(Stored items)

*** Block opens ***

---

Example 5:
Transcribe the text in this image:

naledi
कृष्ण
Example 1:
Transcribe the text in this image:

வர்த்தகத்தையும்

*** Block closes ***

## PROBLEM TO SOLVE
Transcribe the data above verbatim.

## ANSWER BELOW
---

Example 5:
Transcribe the text in this image:

naledi
कृष्ण
Example 1:
Transcribe the text in this image:

வர்த்தகத்தையும்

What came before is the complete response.